🤖 AI Summary
This study addresses the susceptibility of large language models (LLMs) to confirmation bias in secure code review, which can lead to missed vulnerabilities and enable software supply chain attacks. Through controlled experiments and adversarial pull request simulations, the work provides the first quantitative assessment of confirmation bias effects in LLM-assisted code review, revealing asymmetries across vulnerability types and prompting frameworks, and demonstrating real-world attack feasibility. The research employs multi-model comparisons, adversarial prompt construction, metadata manipulation, and debiasing strategies such as input sanitization and explicit instructions. Results show that confirmation bias reduces vulnerability detection rates by 16%–93%, with adversarial attacks achieving success rates of 35% on GitHub Copilot and 88% on Claude Code. The proposed debiasing interventions significantly restore detection performance.
📝 Abstract
Security code reviews increasingly rely on systems integrating Large Language Models (LLMs), ranging from interactive assistants to autonomous agents in CI/CD pipelines. We study whether confirmation bias (i.e., the tendency to favor interpretations that align with prior expectations) affects LLM-based vulnerability detection, and whether this failure mode can be exploited in software supply-chain attacks. We conduct two complementary studies.

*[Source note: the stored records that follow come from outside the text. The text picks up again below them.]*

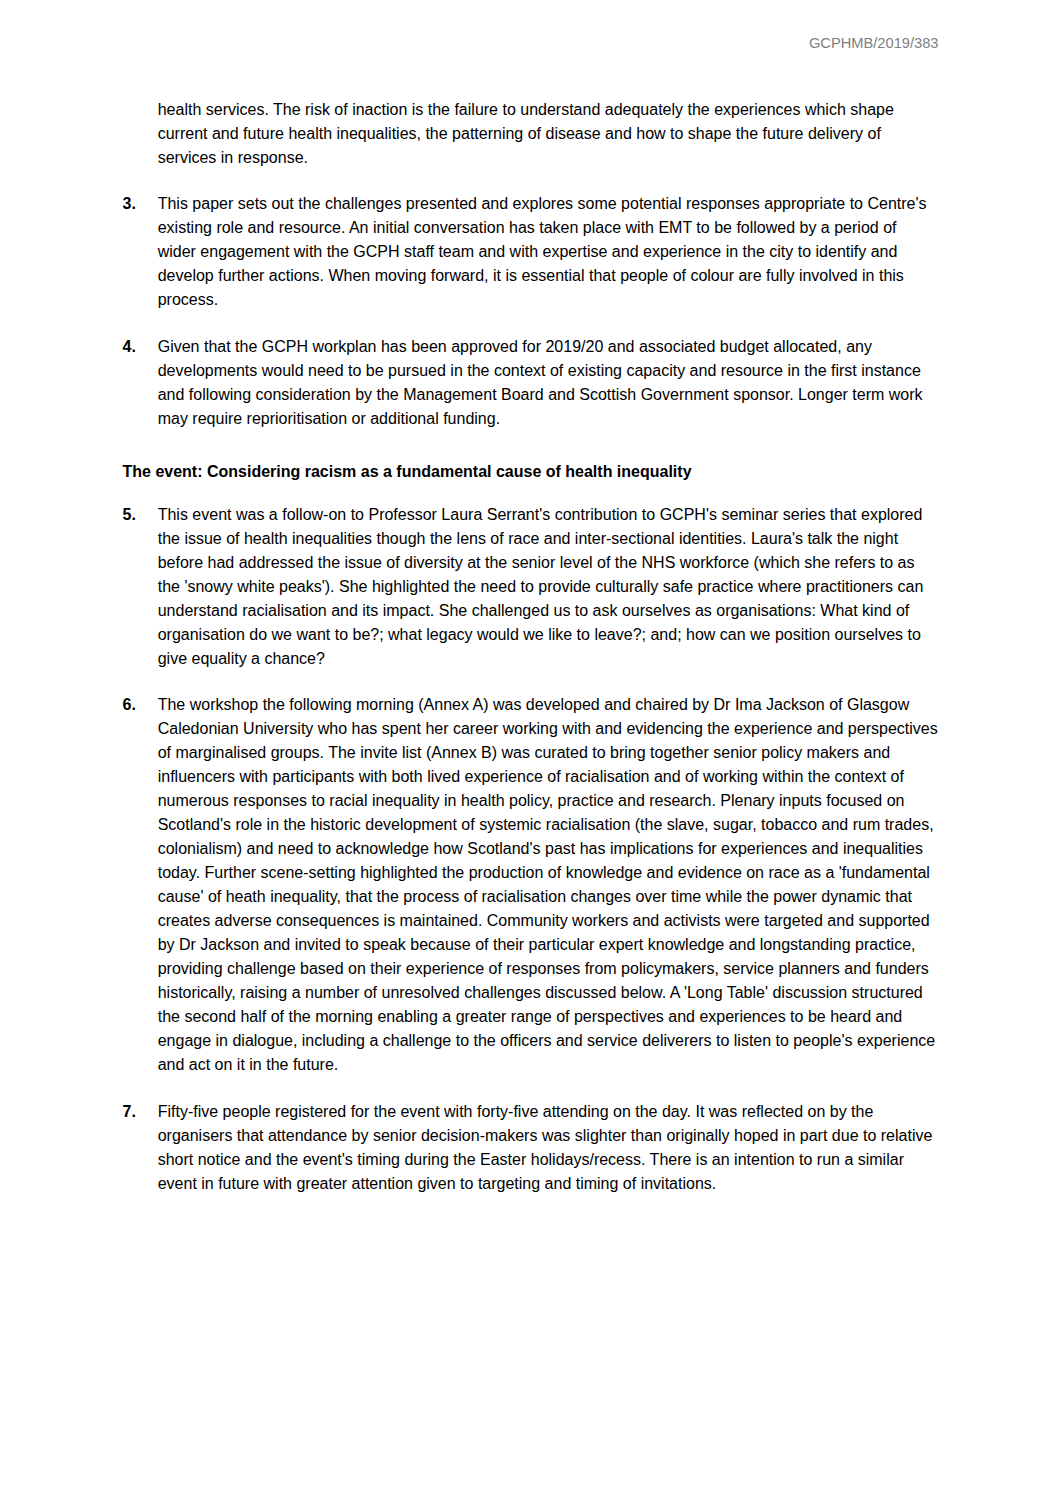GCPHMB/2019/383
health services. The risk of inaction is the failure to understand adequately the experiences which shape current and future health inequalities, the patterning of disease and how to shape the future delivery of services in response.
3.
This paper sets out the challenges presented and explores some potential responses appropriate to Centre's existing role and resource. An initial conversation has taken place with EMT to be followed by a period of wider engagement with the GCPH staff team and with expertise and experience in the city to identify and develop further actions. When moving forward, it is essential that people of colour are fully involved in this process.
4.
Given that the GCPH workplan has been approved for 2019/20 and associated budget allocated, any developments would need to be pursued in the context of existing capacity and resource in the first instance and following consideration by the Management Board and Scottish Government sponsor. Longer term work may require reprioritisation or additional funding.
The event: Considering racism as a fundamental cause of health inequality
5.
This event was a follow-on to Professor Laura Serrant's contribution to GCPH's seminar series that explored the issue of health inequalities though the lens of race and inter-sectional identities. Laura's talk the night before had addressed the issue of diversity at the senior level of the NHS workforce (which she refers to as the 'snowy white peaks'). She highlighted the need to provide culturally safe practice where practitioners can understand racialisation and its impact. She challenged us to ask ourselves as organisations: What kind of organisation do we want to be?; what legacy would we like to leave?; and; how can we position ourselves to give equality a chance?
6.
The workshop the following morning (Annex A) was developed and chaired by Dr Ima Jackson of Glasgow Caledonian University who has spent her career working with and evidencing the experience and perspectives of marginalised groups. The invite list (Annex B) was curated to bring together senior policy makers and influencers with participants with both lived experience of racialisation and of working within the context of numerous responses to racial inequality in health policy, practice and research. Plenary inputs focused on Scotland's role in the historic development of systemic racialisation (the slave, sugar, tobacco and rum trades, colonialism) and need to acknowledge how Scotland's past has implications for experiences and inequalities today. Further scene-setting highlighted the production of knowledge and evidence on race as a 'fundamental cause' of heath inequality, that the process of racialisation changes over time while the power dynamic that creates adverse consequences is maintained. Community workers and activists were targeted and supported by Dr Jackson and invited to speak because of their particular expert knowledge and longstanding practice, providing challenge based on their experience of responses from policymakers, service planners and funders historically, raising a number of unresolved challenges discussed below. A 'Long Table' discussion structured the second half of the morning enabling a greater range of perspectives and experiences to be heard and engage in dialogue, including a challenge to the officers and service deliverers to listen to people's experience and act on it in the future.
7.
Fifty-five people registered for the event with forty-five attending on the day. It was reflected on by the organisers that attendance by senior decision-makers was slighter than originally hoped in part due to relative short notice and the event's timing during the Easter holidays/recess. There is an intention to run a similar event in future with greater attention given to targeting and timing of invitations.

Study 1 quantifies confirmation bias through controlled experiments on 250 CVE vulnerability/patch pairs evaluated across four state-of-the-art models under five framing conditions for the review prompt. Framing a change as bug-free reduces vulnerability detection rates by 16-93%, with strongly asymmetric effects: false negatives increase sharply while false positive rates change little. Bias effects vary by vulnerability type, with injection flaws being more susceptible to them than memory corruption bugs.
Study 2 evaluates exploitability in practice mimicking adversarial pull requests that reintroduce known vulnerabilities while framed as security improvements or urgent functionality fixes via their pull request metadata. Adversarial framing succeeds in 35% of cases against GitHub Copilot (interactive assistant) under one-shot attacks and in 88% of cases against Claude Code (autonomous agent) in real project configurations where adversaries can iteratively refine their framing to increase attack success. Debiasing via metadata redaction and explicit instructions restores detection in all interactive cases and 94% of autonomous cases. Our results show that confirmation bias poses a weakness in LLM-based code review, with implications on how AI-assisted development tools are deployed.